Problem to solve
Go through the material below, find each line with the word "материала", and copy those lines.

Data under study
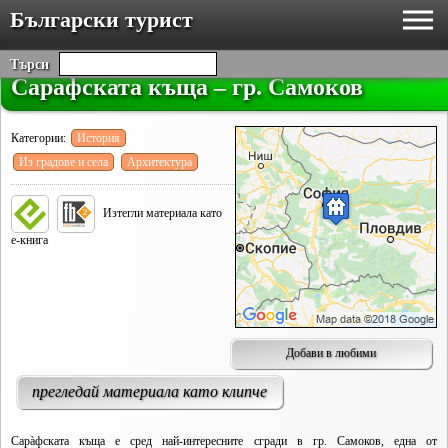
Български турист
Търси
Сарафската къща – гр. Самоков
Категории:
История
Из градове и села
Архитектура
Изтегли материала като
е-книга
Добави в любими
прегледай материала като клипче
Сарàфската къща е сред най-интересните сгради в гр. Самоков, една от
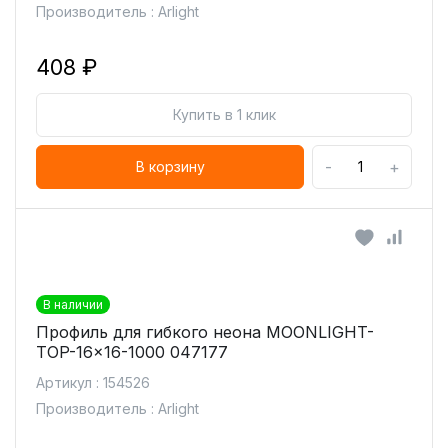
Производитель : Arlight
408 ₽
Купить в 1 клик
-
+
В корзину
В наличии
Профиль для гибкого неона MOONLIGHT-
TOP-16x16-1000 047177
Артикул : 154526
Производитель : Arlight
---
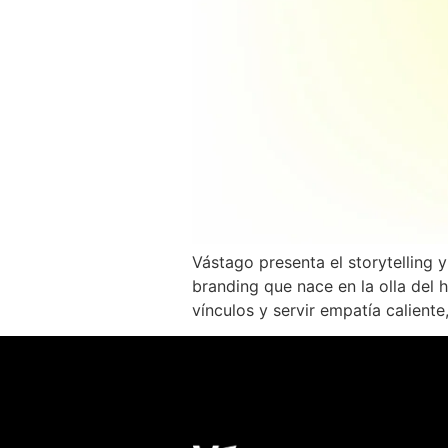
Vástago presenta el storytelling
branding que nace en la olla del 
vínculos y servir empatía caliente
...
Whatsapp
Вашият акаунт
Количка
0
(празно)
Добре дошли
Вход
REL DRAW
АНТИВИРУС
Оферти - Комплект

Output
Изтегли материала като
прегледай материала като клипче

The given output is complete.